Lohlker: Der Unterschied zwischen Boko Haram und IS sowie Al-Shabaab ist, dass die internationale Komponente fehlt. Sie stützen sich auf lokale Kräfte. Man vermutet, dass die Mitglieder Boko Harams vor allem perspektivlose und arme junge Männer sind, die keinen anderen Weg sehen. Das ist die große Parallele zwischen den verschiedenen Organisationen: Als Mitglied bei einer solchen Organisation kann man von einer sehr niedrigen sozialen Position aufsteigen und wird jemand; jemand, der Macht hat, wenn auch nur in Form eines Gewehrs. Letztendlich haben die Kämpfer auch zwei gesellschaftliche Gruppen unter sich: Unbewaffnete und Frauen. Was mich wiederum zu den Entführungen der Frauen bringt: eine weitere Parallele zwischen Boko Haram und IS.

Beide Gruppierungen entführen Frauen und verheiraten sie gezielt unter ihren Kämpfern – ein Paradebeispiel für den maskulinen Charakter solcher Organisationen. Mittlerweile gibt es auch Gerüchte, dass manche Frauen, die damals in Chibok entführt wurden, zu Kämpferinnen ausgebildet werden. Männer sollten schließlich nicht gegen Frauen kämpfen. Frauen sollen also Frauen umbringen. Wie solche Informationen zu werten sind, ist schwer zu sagen, aber es würde ins Bild passen.

● Vorliegende Datensätze:
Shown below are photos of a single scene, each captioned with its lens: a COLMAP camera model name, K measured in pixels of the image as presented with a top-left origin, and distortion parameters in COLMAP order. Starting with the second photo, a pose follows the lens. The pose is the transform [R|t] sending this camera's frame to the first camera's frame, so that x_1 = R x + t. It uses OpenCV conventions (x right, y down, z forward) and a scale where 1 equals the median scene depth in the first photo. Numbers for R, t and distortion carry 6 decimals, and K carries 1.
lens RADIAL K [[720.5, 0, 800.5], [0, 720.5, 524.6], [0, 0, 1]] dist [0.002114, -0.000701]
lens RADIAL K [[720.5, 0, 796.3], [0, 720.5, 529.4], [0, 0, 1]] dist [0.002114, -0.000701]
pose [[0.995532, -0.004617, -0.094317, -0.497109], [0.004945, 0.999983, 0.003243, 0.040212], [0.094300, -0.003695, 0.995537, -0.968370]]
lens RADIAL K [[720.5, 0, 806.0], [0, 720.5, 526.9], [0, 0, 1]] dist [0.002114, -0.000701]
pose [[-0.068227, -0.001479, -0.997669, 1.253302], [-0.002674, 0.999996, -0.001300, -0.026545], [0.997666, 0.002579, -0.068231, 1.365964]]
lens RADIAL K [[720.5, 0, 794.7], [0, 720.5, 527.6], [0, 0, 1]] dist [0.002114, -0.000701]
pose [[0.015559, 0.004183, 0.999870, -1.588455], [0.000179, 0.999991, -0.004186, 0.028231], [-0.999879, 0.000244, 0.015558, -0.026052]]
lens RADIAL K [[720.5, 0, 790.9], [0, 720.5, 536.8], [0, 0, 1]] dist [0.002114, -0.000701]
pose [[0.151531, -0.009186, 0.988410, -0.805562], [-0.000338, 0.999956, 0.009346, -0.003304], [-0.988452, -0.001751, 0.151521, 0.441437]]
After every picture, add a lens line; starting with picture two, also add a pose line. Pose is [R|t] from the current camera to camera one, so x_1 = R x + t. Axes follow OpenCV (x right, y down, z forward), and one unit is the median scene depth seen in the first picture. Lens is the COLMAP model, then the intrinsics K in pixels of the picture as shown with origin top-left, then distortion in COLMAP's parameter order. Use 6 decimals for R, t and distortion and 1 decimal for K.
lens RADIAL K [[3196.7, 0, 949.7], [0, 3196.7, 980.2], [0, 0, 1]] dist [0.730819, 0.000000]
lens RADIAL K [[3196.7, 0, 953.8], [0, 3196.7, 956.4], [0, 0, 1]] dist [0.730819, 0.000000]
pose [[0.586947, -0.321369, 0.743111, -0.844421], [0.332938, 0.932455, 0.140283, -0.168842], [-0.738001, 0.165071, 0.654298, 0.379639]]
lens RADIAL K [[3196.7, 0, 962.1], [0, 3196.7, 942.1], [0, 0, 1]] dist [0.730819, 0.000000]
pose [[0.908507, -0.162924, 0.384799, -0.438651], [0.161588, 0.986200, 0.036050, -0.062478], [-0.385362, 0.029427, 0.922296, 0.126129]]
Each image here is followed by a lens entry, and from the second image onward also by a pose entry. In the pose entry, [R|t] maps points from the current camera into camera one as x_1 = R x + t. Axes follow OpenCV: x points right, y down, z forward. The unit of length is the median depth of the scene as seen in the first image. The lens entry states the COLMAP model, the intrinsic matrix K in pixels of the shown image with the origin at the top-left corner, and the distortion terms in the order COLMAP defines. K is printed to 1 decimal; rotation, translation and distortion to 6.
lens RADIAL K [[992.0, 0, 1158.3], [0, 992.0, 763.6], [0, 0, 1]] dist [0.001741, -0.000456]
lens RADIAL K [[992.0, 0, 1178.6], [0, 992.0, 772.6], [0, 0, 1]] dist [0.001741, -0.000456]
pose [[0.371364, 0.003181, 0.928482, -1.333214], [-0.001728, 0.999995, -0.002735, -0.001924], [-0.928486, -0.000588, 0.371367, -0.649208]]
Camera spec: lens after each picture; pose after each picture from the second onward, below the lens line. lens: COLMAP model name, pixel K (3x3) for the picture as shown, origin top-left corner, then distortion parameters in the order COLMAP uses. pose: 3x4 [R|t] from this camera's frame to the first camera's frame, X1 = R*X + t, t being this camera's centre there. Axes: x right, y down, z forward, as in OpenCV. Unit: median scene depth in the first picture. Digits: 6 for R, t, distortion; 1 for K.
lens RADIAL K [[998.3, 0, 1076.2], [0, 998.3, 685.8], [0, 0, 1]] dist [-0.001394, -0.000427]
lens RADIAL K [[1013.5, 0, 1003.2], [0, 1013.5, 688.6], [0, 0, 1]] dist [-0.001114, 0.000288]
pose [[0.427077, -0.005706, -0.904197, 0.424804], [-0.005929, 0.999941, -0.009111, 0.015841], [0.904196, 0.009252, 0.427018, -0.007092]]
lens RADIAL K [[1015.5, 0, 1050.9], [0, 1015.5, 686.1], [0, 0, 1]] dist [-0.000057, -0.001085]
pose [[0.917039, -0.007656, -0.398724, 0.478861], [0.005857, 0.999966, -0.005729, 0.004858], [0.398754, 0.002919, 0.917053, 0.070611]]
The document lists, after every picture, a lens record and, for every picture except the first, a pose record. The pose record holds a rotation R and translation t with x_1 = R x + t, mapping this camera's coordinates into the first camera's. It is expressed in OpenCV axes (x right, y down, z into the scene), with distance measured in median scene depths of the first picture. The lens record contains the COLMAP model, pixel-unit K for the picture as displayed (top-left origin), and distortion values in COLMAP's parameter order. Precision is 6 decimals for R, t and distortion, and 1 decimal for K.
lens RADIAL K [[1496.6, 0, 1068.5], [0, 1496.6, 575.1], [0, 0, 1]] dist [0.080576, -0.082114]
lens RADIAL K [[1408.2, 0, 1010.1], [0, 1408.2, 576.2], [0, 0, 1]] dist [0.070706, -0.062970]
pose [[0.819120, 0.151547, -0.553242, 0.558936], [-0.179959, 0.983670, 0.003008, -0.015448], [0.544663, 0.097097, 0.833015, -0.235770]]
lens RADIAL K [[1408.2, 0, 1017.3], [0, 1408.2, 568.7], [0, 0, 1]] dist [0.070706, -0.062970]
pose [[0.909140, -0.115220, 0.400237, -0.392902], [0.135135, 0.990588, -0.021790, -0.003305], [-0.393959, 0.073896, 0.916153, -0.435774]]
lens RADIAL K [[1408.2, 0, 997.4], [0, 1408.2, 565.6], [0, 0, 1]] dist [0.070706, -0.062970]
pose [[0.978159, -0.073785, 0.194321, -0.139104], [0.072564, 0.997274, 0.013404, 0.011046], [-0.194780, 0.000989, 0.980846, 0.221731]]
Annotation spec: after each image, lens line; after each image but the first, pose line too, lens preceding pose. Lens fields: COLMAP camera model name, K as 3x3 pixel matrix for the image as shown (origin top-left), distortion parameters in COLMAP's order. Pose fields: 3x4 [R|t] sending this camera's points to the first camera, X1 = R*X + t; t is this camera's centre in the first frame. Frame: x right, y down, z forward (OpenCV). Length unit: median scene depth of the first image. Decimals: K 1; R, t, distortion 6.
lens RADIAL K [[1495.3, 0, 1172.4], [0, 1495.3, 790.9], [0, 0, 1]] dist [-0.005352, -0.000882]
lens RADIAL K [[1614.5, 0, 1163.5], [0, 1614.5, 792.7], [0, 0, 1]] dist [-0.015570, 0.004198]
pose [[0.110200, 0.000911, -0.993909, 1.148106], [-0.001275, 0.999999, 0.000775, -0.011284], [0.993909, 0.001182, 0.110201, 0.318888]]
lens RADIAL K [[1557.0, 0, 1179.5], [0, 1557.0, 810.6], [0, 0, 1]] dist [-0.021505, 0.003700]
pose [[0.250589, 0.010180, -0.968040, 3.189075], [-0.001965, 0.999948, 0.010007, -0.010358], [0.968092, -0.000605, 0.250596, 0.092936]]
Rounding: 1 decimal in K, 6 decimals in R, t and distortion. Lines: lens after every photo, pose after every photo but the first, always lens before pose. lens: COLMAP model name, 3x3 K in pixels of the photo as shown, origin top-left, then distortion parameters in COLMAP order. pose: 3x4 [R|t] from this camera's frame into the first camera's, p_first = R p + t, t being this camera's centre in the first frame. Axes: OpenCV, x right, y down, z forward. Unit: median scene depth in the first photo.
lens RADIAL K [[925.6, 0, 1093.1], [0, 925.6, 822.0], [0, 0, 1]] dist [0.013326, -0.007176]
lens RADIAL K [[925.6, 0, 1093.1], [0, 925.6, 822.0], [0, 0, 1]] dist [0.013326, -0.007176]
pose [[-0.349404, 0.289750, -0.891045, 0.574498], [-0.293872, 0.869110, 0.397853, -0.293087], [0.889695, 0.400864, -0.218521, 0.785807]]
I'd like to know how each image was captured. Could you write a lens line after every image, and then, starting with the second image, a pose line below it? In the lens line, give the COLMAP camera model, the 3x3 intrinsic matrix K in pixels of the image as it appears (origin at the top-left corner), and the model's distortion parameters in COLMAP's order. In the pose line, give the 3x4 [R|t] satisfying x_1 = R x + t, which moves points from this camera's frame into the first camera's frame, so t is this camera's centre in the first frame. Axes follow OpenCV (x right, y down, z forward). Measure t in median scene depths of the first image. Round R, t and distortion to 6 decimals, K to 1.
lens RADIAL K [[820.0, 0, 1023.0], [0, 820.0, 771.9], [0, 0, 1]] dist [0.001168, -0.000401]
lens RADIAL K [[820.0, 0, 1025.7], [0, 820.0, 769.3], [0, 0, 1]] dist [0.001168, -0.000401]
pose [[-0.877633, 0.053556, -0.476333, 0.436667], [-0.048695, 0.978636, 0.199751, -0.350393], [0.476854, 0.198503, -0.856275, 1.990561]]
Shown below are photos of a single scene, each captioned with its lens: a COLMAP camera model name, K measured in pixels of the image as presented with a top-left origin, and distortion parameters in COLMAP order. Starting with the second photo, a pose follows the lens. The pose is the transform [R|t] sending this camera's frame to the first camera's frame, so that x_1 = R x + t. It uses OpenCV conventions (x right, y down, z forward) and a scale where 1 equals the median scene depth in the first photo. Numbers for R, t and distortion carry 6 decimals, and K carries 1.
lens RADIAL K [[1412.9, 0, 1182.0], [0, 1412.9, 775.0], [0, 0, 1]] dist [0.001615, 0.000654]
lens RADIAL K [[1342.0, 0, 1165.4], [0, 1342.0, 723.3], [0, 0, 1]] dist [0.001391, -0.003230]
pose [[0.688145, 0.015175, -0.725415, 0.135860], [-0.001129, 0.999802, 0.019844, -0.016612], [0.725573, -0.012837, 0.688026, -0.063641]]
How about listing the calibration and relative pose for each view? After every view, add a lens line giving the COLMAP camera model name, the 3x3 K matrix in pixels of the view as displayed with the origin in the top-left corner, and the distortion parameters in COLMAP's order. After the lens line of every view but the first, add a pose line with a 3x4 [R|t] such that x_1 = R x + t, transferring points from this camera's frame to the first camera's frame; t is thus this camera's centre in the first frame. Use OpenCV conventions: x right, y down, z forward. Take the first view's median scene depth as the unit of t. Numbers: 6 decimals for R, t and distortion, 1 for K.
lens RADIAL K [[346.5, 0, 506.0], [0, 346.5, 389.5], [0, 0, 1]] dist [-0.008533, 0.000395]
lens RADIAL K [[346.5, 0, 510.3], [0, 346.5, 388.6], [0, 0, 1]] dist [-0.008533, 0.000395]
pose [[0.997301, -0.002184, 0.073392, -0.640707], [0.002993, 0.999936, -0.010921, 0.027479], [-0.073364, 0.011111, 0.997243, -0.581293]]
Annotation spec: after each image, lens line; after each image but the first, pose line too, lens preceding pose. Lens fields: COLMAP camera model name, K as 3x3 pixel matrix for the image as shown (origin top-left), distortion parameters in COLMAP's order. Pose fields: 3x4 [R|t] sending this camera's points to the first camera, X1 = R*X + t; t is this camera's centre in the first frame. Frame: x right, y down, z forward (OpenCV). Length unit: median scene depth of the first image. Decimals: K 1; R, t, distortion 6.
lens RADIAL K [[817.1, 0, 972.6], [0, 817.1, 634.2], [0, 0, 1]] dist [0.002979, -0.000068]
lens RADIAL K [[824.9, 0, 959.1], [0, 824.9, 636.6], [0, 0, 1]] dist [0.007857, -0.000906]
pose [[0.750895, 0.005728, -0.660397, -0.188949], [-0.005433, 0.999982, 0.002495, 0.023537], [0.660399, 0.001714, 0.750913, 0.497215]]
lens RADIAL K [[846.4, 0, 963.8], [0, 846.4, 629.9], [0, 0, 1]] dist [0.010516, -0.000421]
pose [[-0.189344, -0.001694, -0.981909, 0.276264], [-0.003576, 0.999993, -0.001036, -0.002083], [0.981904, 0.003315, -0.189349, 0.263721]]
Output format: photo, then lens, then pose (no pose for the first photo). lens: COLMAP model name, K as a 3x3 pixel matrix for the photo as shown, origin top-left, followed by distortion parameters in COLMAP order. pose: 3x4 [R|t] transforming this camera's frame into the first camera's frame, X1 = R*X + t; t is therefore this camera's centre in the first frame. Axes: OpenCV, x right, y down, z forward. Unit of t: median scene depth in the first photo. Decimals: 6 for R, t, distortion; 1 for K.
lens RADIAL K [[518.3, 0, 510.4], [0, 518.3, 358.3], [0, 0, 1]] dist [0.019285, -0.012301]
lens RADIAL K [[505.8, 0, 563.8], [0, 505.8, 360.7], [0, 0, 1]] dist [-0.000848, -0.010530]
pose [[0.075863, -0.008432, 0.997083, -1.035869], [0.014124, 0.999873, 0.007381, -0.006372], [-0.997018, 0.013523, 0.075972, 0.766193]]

● Aufgabe 1:
Beantworte die folgenden Fragen zum Textausschnitt über Boko Haram jeweils in einer eigenen Zeile mit der passenden Markierung.
(a) Welche Komponente fehlt laut Text bei Boko Haram im Unterschied zu IS und Al-Shabaab?
(b) Welche zwei gesellschaftlichen Gruppen haben die Kämpfer laut Text unter sich?
(c) Wozu werden laut Gerüchten manche der in Chibok entführten Frauen ausgebildet?
● Aufgabe 2: Greife den Textausschnitt über Boko Haram und IS auf und setze ihn im Anschluss an seinen letzten Satz fort.
Die Datensätze sind eigenständiges Material und gehören nicht zum Textausschnitt über Boko Haram.

● Antwort 1:
(a) Die internationale Komponente.
(b) Unbewaffnete und Frauen.
(c) Zu Kämpferinnen.

● Antwort 2:
derStandard.at: Wie werden die Mitglieder Boko Harams ausgebildet?

Lohlker: Gewöhnliche Mitglieder werden mit einer Kurzeinweisung im Kampf ausgebildet. Das ist nur dadurch möglich, dass sich Polizei und Armee in Nigeria, Niger und Kamerun nicht als besonders gut im Kampf erwiesen haben. Es gibt schließlich Korruption, und angeblich werden Waffen auch vom Militär an Boko Haram verkauft. Bei militärischen Handlungen fehlt es also an Effizienz und Koordination. Auch hier kann man wieder Parallelen zur IS ziehen: Wie soll ein einfacher Soldat, der schlecht bezahlt wird, kämpfen, wenn er weiß, dass seine Offiziere inkompetent und korrupt sind?

derStandard.at: Welche Motive hat Boko Haram, und wie finanziert sich die Organisation?

Lohlker: Erpressung, Teilnahme an Schmuggelnetzwerken, Lösegeldforderungen und Plünderung spielen bei Boko Haram eine große Rolle. Ohne die Ideologie gäbe es die Organisation zwar nicht, aber die Trieb- und Finanzkraft hängt von wirtschaftlichen Faktoren ab. Ansonsten könnte sie ihre Kämpfer nicht bezahlen, und das ist schließlich einer der Hauptfaktoren, die Boko Haram attraktiv machen.

Boko Haram ist zudem in Schmuggelnetzwerke eingebunden. Seit dem Zerfall Libyens kursieren sehr viele Waffen in Nordwestafrika. Auch Boko Haram ist vermutlich an dem Schmuggel über die Sahara beteiligt. Denkbar ist auch, dass die Organisation sich teilweise durch Drogenschmuggel finanziert. Lokale Geldquellen wie Lösegeldforderung spielen eine zentrale Rolle. Für Unterstützungen aus dem Ausland gibt es derzeit wenige Indikatoren.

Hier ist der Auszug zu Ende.